Knife Rights just dropped a bombshell in the Ninth Circuit: a petition for rehearing en banc against the panel’s gutless upholding of California’s switchblade ban. This isn’t some minor skirmish—it’s a direct shot at a decision that ignored Supreme Court firepower like Heller and Bruen, pretending switchblades aren’t arms protected under the Second Amendment. The appellants, backed by solid allies, argue the panel twisted history and tradition into pretzels, applying a watered-down interest-balancing test that’s been torched by Bruen’s text-and-history mandate. If this smells like judicial activism dodging SCOTUS clarity, you’re not wrong—California’s blanket ban on one-hand-opening knives reeks of the same arbitrary nonsense that felled assault weapon restrictions.
Context here is gold for 2A warriors: switchblades aren’t Hollywood switchblades; they’re practical tools for everyday carry, from hunters to first responders, banned in Cali since 1957 under outdated gangster fears. The panel’s ruling echoes the Ninth’s spotty Bruen track record—remember their Duncan II flip-flop on mag bans?—but en banc review could force a full-court reckoning, potentially nuking not just this ban but opening floodgates for challenges to other dangerous and unusual weapon prohibitions. Knife Rights’ track record is impeccable; they’ve dismantled bans in over a dozen states, proving persistence pays.
Implications? Huge.
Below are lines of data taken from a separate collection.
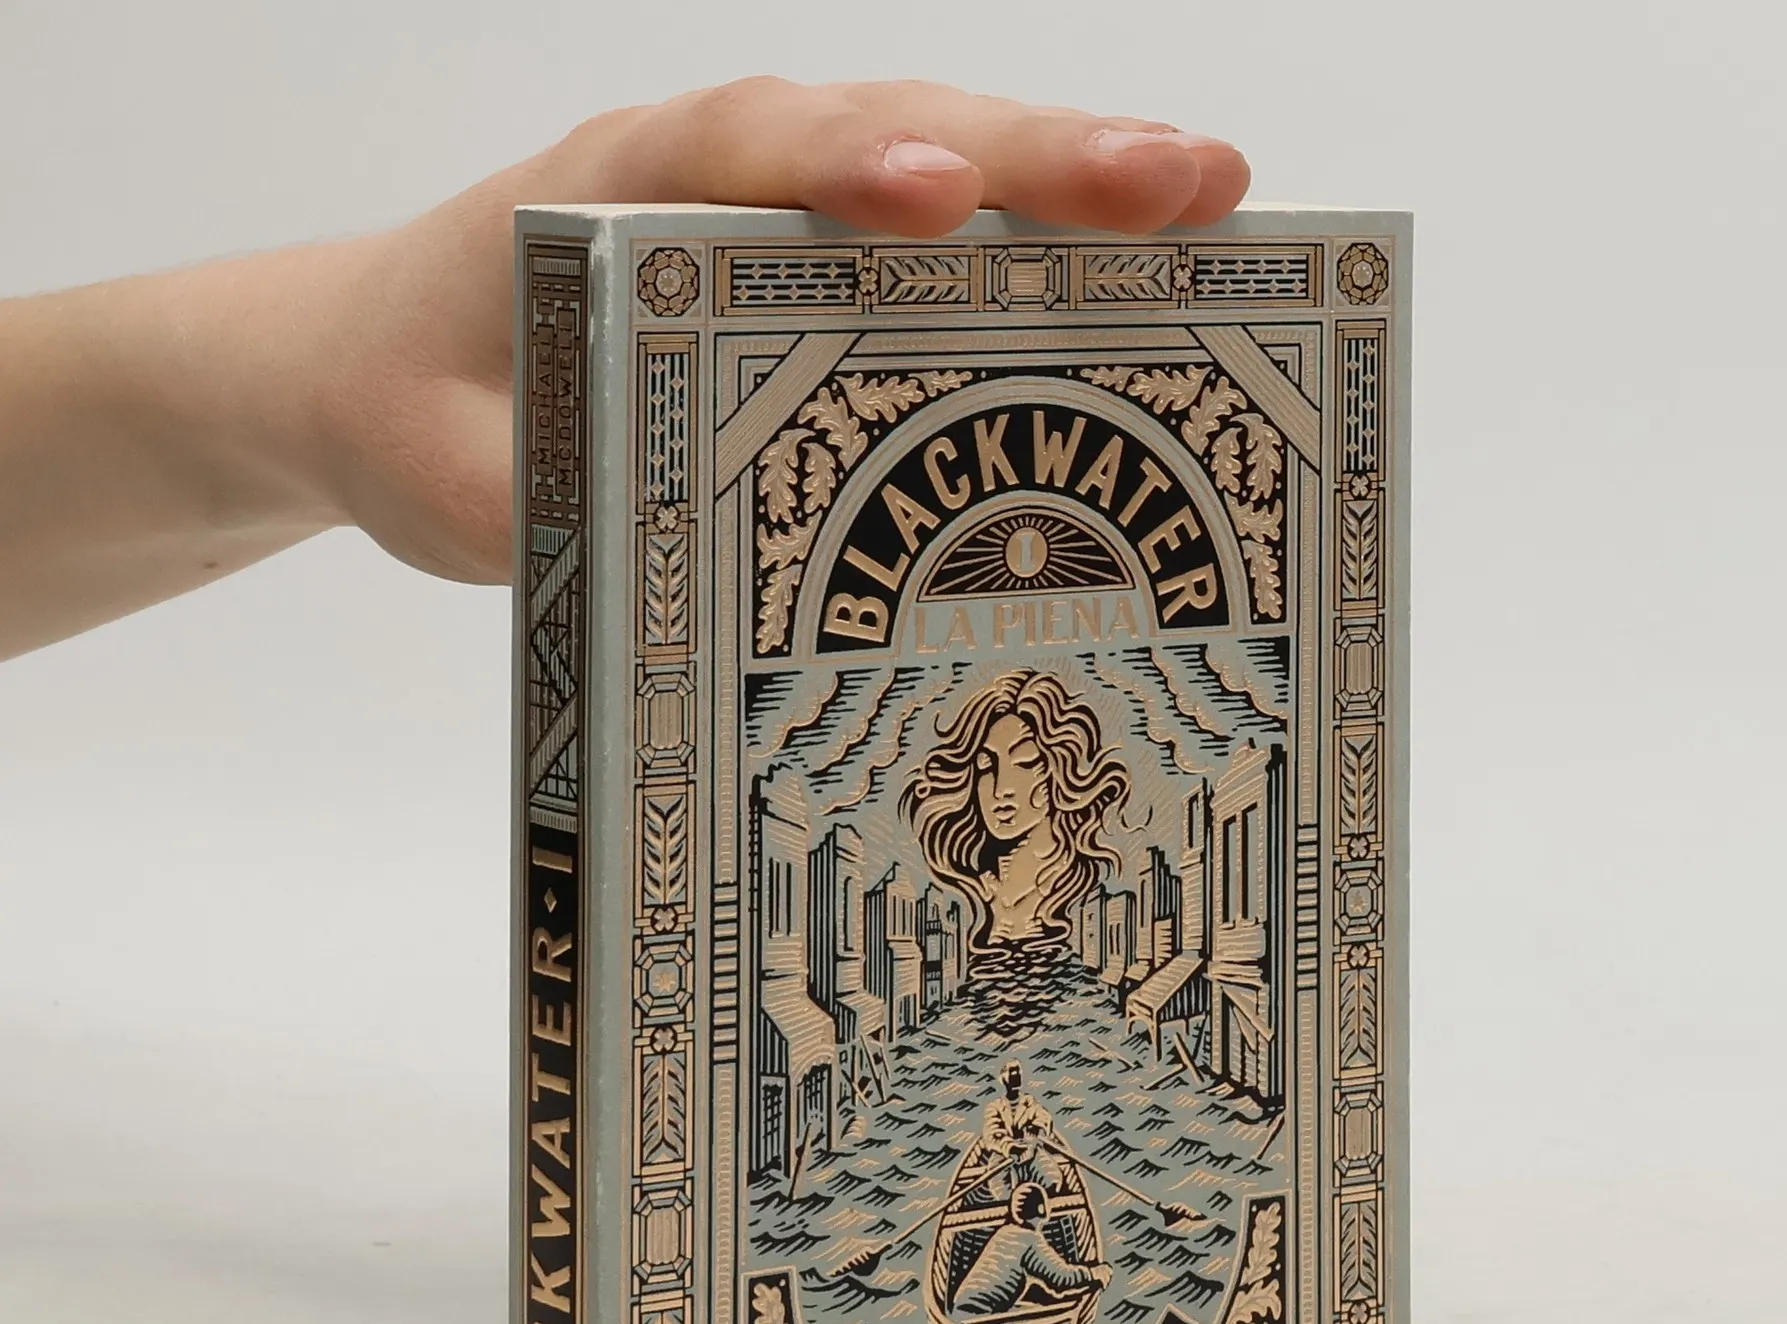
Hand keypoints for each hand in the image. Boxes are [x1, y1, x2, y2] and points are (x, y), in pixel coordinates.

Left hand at [317, 80, 1249, 584]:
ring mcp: (782, 203)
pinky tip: (1159, 259)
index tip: (946, 203)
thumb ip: (548, 501)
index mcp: (617, 195)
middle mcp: (717, 169)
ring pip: (947, 156)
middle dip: (1037, 159)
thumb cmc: (422, 412)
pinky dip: (1050, 239)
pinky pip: (949, 231)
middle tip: (1184, 188)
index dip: (850, 172)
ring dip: (1080, 177)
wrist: (381, 364)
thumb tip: (687, 543)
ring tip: (1221, 202)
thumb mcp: (459, 486)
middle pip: (894, 132)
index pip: (745, 154)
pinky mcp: (821, 256)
An en banc win could ripple nationwide, bolstering Bruen’s muscle against blue-state knife laws and signaling to lower courts: stop Heller-phobia. For the 2A community, it’s a rallying cry—donate, amplify, stay vigilant. If the Ninth bites, we might see switchblades legal in the nation’s most populous state, chipping away at the incremental erosion of our rights. Eyes on this one; it’s not just about blades, it’s about the full spectrum of self-defense arms.